Thursday 8 September 2016

Before the traders took over

It seem to me that we have to make up our minds "what do we stand for".
I have been reading a doom and gloom account of what BREXIT will mean in so far as
the City and the impact on Financial Services will be as we leave the single market.
The predicted impact of not being able to avail ourselves of being at the centre of the financial structure within the European Union, so devastating for some, that any price is worth paying.

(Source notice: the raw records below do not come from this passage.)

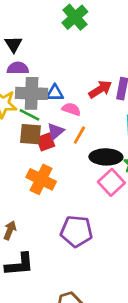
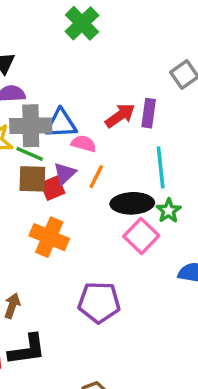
blue triangle: (55, 93) -> (61, 124), size x1.4

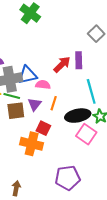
red square: (53, 188) -> (43, 128), moved, turned -32

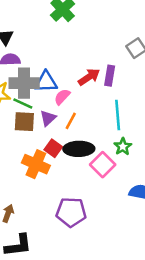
pink semicircle: (43, 85) -> (62, 97), turned -64
black ellipse: (78, 116) -> (79, 149), moved

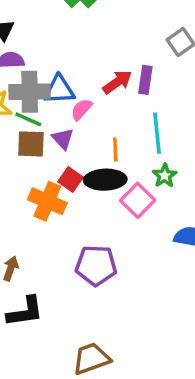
purple triangle: (48, 118) -> (63, 139), turned -30
orange line: (71, 121) -> (115, 150), moved, turned -30

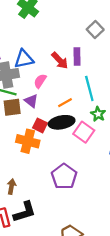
red arrow: (117, 82) -> (60, 61), turned 90
blue triangle: (59, 90) -> (24, 59), moved
orange line: (115, 150) -> (65, 103), turned 72
purple pentagon: (96, 265) -> (64, 176), turned -30

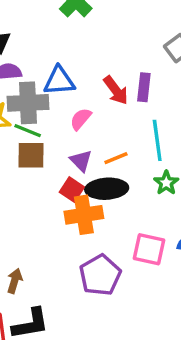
purple triangle: (31, 101) -> (81, 161), moved
pink square: (84, 132) -> (149, 249), moved, turned -30
orange cross: (28, 141) -> (84, 215), moved, turned -30

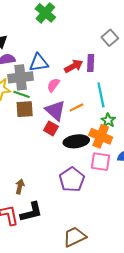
red arrow: (116, 90) -> (74, 66), turned -78
purple triangle: (81, 161) -> (55, 110), size x1.5
black ellipse: (107, 189) -> (76, 141), moved
orange cross: (84, 215) -> (101, 136), moved, turned 35

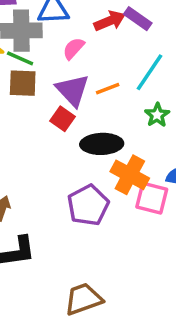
purple rectangle: (91, 63) -> (138, 19), turned -63
cyan line: (101, 95) -> (150, 72), turned 40
orange cross: (101, 136) -> (130, 175), moved
pink square: (100, 162) -> (152, 198), moved

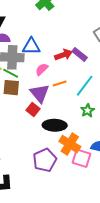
orange line: (108, 89) -> (60, 83), moved

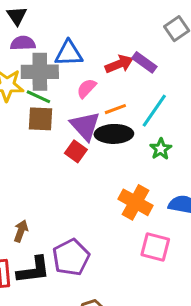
black ellipse: (55, 125) -> (114, 134), moved
pink square: (82, 158) -> (155, 247), moved
purple pentagon: (45, 160) -> (71, 257), moved

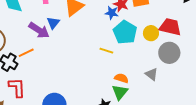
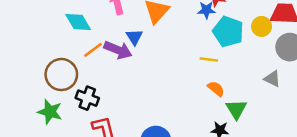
orange line: (26, 53) -> (93, 50), moved
orange semicircle: (121, 78) -> (216, 89), moved, turned 32

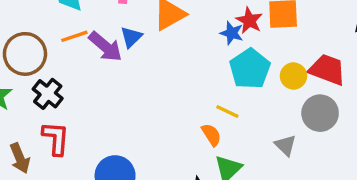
yellow line: (209, 60) -> (227, 112), moved

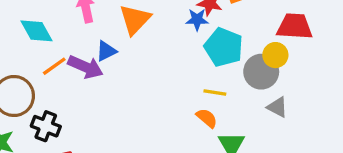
blue triangle: (131, 37) -> (106, 51), turned 35
yellow circle: (293, 76) -> (275, 55), moved
gray circle: (320, 113) -> (261, 72), moved

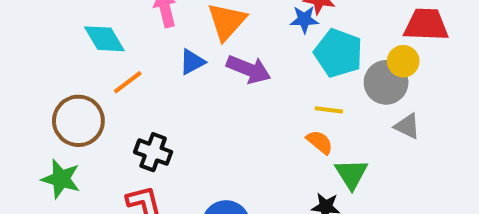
purple arrow: (85, 67) -> (249, 69), moved
black cross: (46, 126) -> (153, 152), moved

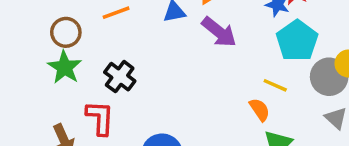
brown circle: (78, 121) -> (66, 32), size x0.7
green star: (61, 179) -> (65, 67), moved

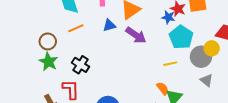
yellow line: (275, 85) -> (170, 64), turned -32
orange semicircle: (260, 110) -> (163, 88), moved

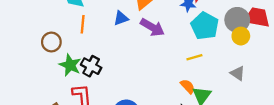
orange line: (76, 28) -> (83, 24), turned -56
gray circle: (201, 57) -> (237, 20), moved
green star: (48, 62) -> (70, 65), moved

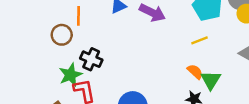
brown circle: (51, 42) -> (62, 35), moved
green star: (70, 65) -> (70, 75), moved, turned 30

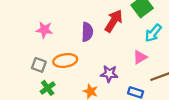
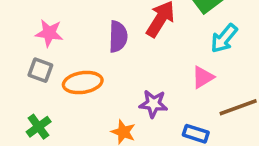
gray square: (39, 65) -> (40, 70), moved
green cross: (48, 88) -> (39, 127), moved

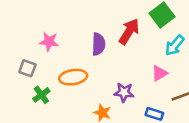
gray square: (40, 70) -> (27, 68), moved
green cross: (39, 127) -> (41, 95), moved

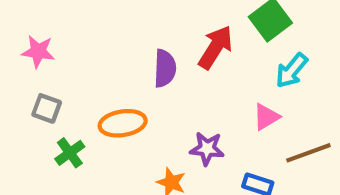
pink star: (49, 42) -> (38, 51), moved

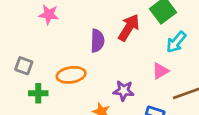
pink star: (38, 51) -> (49, 14), moved
green cross: (70, 153) -> (38, 93), turned 36

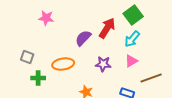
purple semicircle: (97, 41) -> (83, 38), turned -138
cyan arrow: (176, 42) -> (132, 39), moved
purple star: (124, 91) -> (103, 64), moved

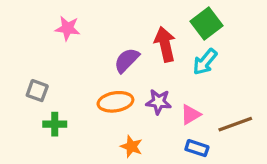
red arrow: (107, 28) -> (165, 44), turned -45
pink triangle: (131, 61) -> (191, 115), moved
orange ellipse: (63, 64) -> (115, 102), moved

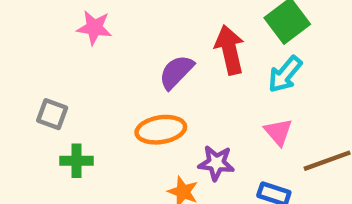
purple star: (159, 102) -> (216, 163), moved
pink triangle: (191, 115) -> (278, 132), moved, turned -40

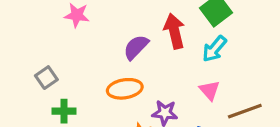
gray square: (52, 114) -> (46, 78), turned 35

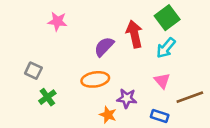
gray square: (46, 78) -> (33, 71), turned -30
green cross: (64, 111) -> (47, 97), turned -36

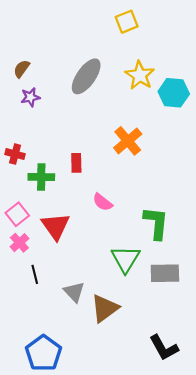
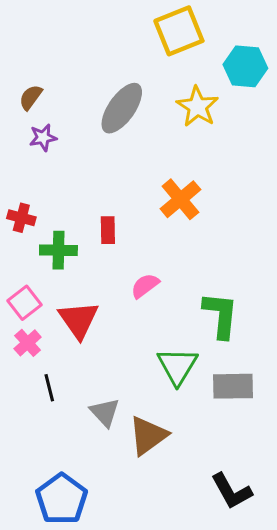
yellow square: (127, 22) -> (179, 31), size x1.5
cyan hexagon: (174, 93) -> (245, 66), moved
pink semicircle: (103, 202) -> (145, 286), turned 105

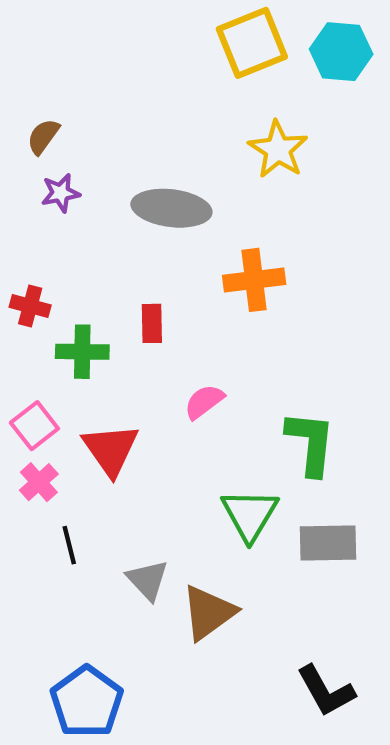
cyan hexagon: (245, 66) -> (341, 52), moved
gray ellipse: (122, 108) -> (171, 208), moved, turned 62
orange cross: (180, 199) -> (254, 280), turned 33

Written from a position of a trader or a broker, perhaps a top flight banker the financial world is their universe and the "trade" is everything. The goings on in this highly developed and much maligned market, where the rules governing normal transactions are cast aside and the devious world of derivatives is a main the ingredient, where as  a sale is made you place a bet on the sale going sour (because you knew what you had sold was not what you had purported it to be). Where super fast computers are used to sift through the data and transact minute differences in currencies, not for any meaningful accumulation of real assets which can be sold as part of the consumerism world which is what we ordinary mortals see as reality, but for a buy/sell transaction that simply swops, from account A to account B, with no accumulation other than a paper one as one account is made richer at the expense of another.
The desperation for this immoral,  transactional merry go round to continue is so strong in the eyes of the City that to them Armageddon is just around the corner and they would cover their eyes and ears and transact just about anything to be able to keep things as they were.

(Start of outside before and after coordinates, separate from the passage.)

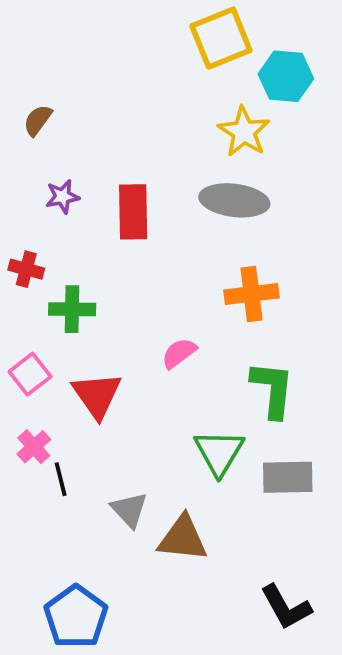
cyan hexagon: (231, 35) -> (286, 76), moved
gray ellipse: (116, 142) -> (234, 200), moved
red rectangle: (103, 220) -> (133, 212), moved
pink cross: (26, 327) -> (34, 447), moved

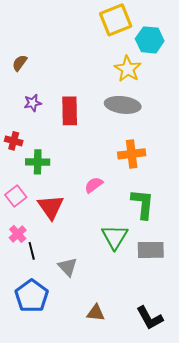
brown triangle: (183, 538) -> (96, 313), moved, size x0.7
blue pentagon: (76, 617) -> (32, 296), moved

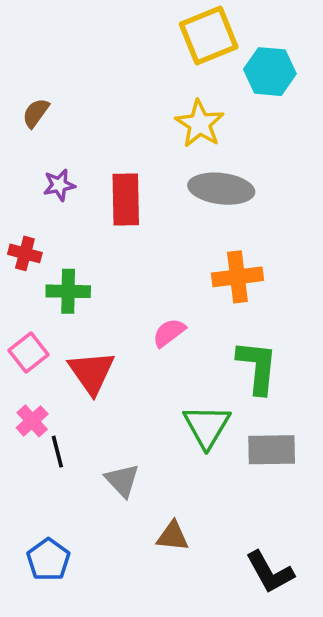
yellow star: (128, 69) -> (200, 124), moved
blue pentagon: (32, 296) -> (48, 560), moved, size x0.7
brown triangle: (96, 313) -> (173, 536), moved

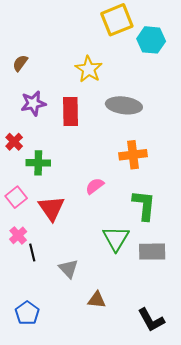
yellow star: (200, 124) -> (89, 69), moved
purple star: (59, 185) -> (33, 103), size x1.4
red cross: (25, 253) -> (14, 142), turned 30

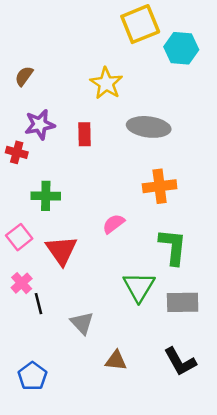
red rectangle: (71, 111) -> (85, 134), size x0.7
red cross: (14, 142) -> (17, 152), moved, turned -30
black L-shape: (151, 320) -> (180, 362), moved

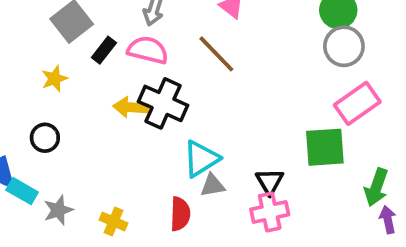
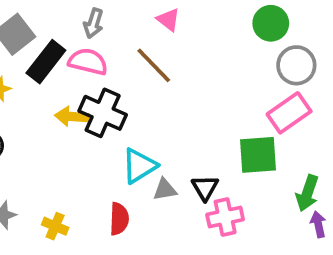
gray circle: (344, 46) -> (296, 65), moved
black rectangle: (104, 50) -> (46, 62), size x1.6
gray triangle: (213, 185) -> (165, 190), moved
pink cross: (270, 212) -> (225, 217), moved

The question as a country we have to ask is, should we be prepared to do virtually anything to stay on top, to be this mythical country which purports to be the 5th richest in the world but can hardly find the money from our own resources to build a strategic power station. Where the riches are merely tumble weed as we print more and more money to prop up a greater and greater financial deficit.


 Where we feel the trade of arms to a despotic regime like the Wahhabi run Saudis in Saudi Arabia is perfectly ok since on, the one hand they have the cash and we can diplomatically fudge the issue of what they do with the weapons and how many innocent civilians they kill.

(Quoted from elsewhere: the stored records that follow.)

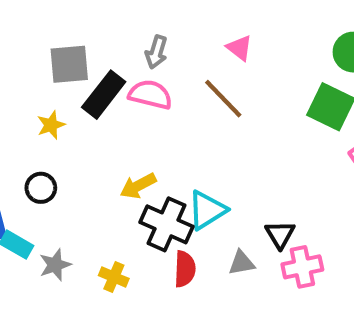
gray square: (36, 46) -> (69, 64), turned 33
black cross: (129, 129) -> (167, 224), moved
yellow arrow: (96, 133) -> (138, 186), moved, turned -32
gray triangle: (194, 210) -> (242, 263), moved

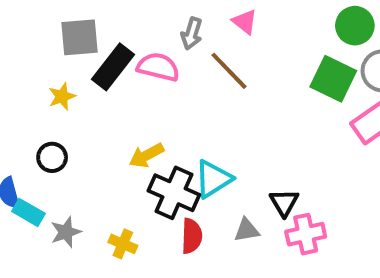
gray arrow: (156, 52) -> (192, 33), moved

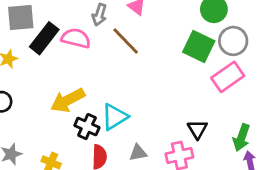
yellow arrow: (146, 155) -> (68, 100), size x1.4
black cross: (174, 193) -> (87, 127), size x0.7
black triangle: (284, 203) -> (197, 129), moved

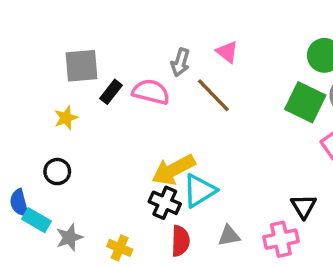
black rectangle: (44, 38) -> (111, 92), size x0.6
yellow arrow: (68, 100) -> (173, 170), moved

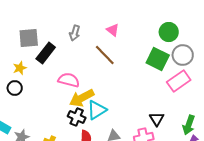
gray arrow: (180, 62) -> (75, 33), moved
black rectangle: (111, 92) -> (46, 53), size x1.5
pink semicircle: (151, 92) -> (69, 80), moved
black circle: (57, 172) -> (15, 88), moved

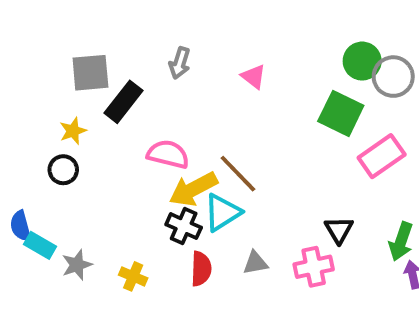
pink triangle: (113, 30) -> (253, 77), moved
brown line: (105, 55) -> (238, 174), moved
gray circle: (183, 55) -> (393, 77), moved

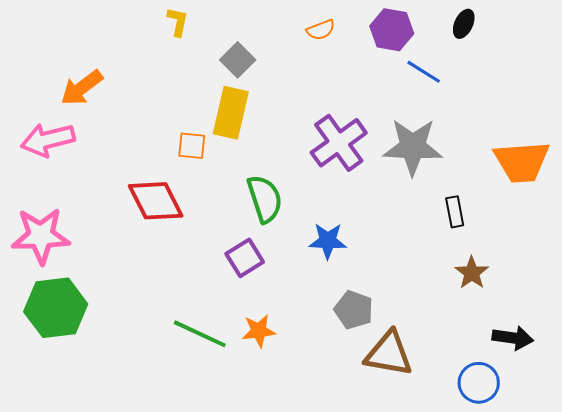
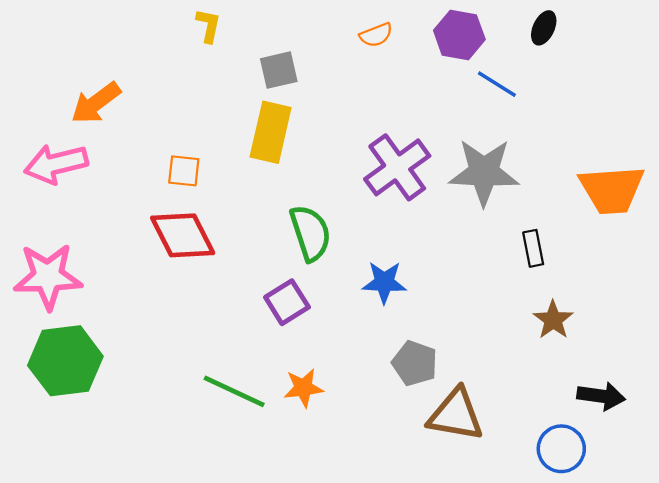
gray square: (238, 60) -> (279, 70), turned 32
orange square: (192, 146) -> (184, 171), moved

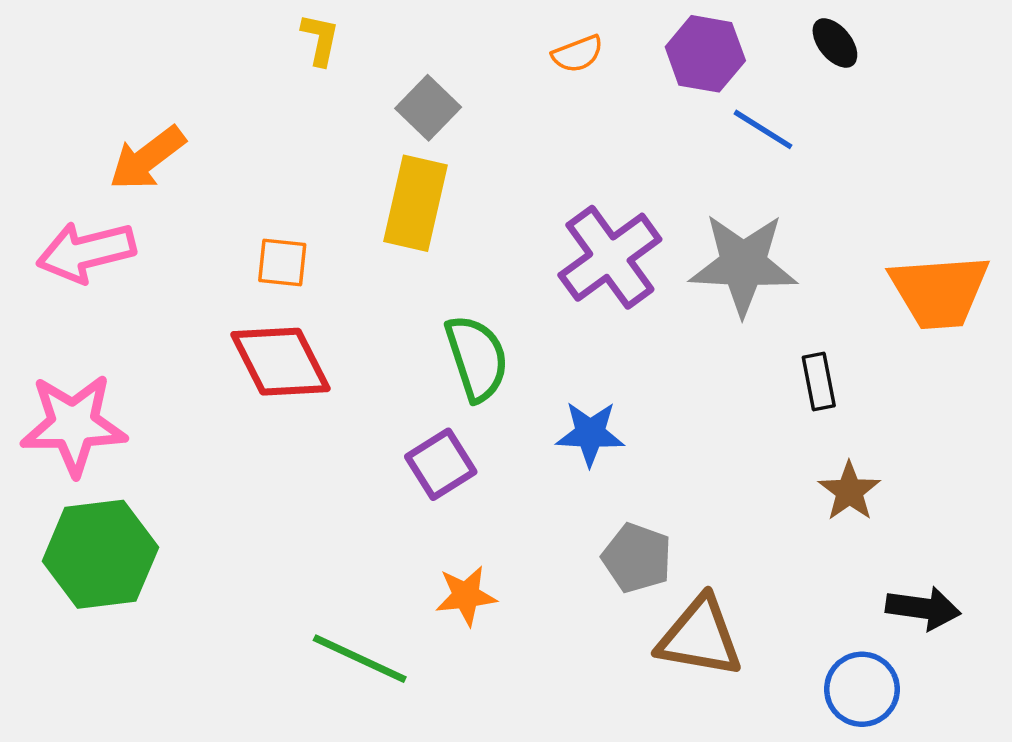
black ellipse: (544, 28) -> (835, 43), turned -64
gray square: (279, 70) -> (428, 108), turned -33
green line: (234, 391) -> (360, 659), moved

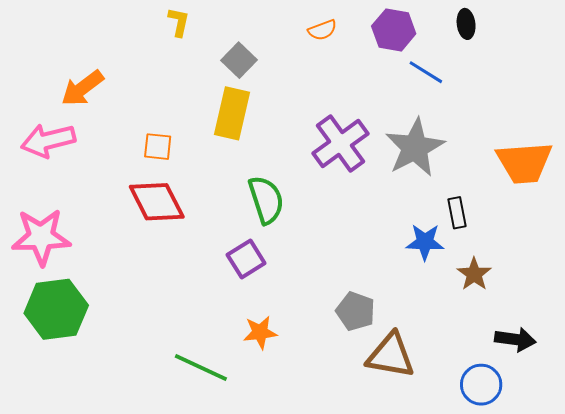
black ellipse: (835, 43) -> (466, 24), turned 32
gray star: (743, 264) -> (415, 148), turned -30
blue star: (590, 434) -> (425, 242), moved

 In the cause of being the 5th largest economy, we allowed our industries and the skills to wither away and rather we bought into the 'casino' for a quick buck.
At least the French, to say nothing of the Germans have kept their industries in tact and produce real products to export and balance the book on their imports.
The term Riches Countries in the World has a different connotation depending on how you equate a country being rich.
One such is, Gross domestic product  based on Purchasing Power per Capita. (How rich your citizens are as a proportion to GDP).
At the top of such a list comes :- Qatar, followed by Luxembourg and Singapore. Norway is 6th, USA 9th, Netherlands 13th, Germany 18th, France 25th and the U.K. 27th
The wealthiest in terms of actual wealth are :- USA, China, and Japan.
In terms of individual wealth including house ownership, :- Switzerland comes on top followed by Australia, the USA, the UK and Sweden. Germany and France come lower because house ownership is not the norm in those countries.
Using GDP as the measuring stick :- 1st USA, followed by China, Japan, Germany, the U.K. and France is 6th.
It's an interesting club we belong to, 5th when measured in gross earnings and 27th when taking those earnings and dividing them up as a proportion of the populous and the benefit they obtain.
The question I ask is would our "individual" wealth diminish proportion if we decided to be more prudent, more ethical in who we trade with and what we sell.
Norway is seen as an ethically proven country as is Sweden and Denmark all of whom sit well up the table of comparatives. Would we rather be chasing the Chinese with their sweat shop industrial methodology or the Americans with their Wall Street led, neo-con obsession with financial manipulation or should we gain some self respect and get off the tread mill and regain some of the admiration we once held for our legal propensity, our belief in doing the honest thing, in regaining a piece of the moral certitude we were famed for before the "traders" took over.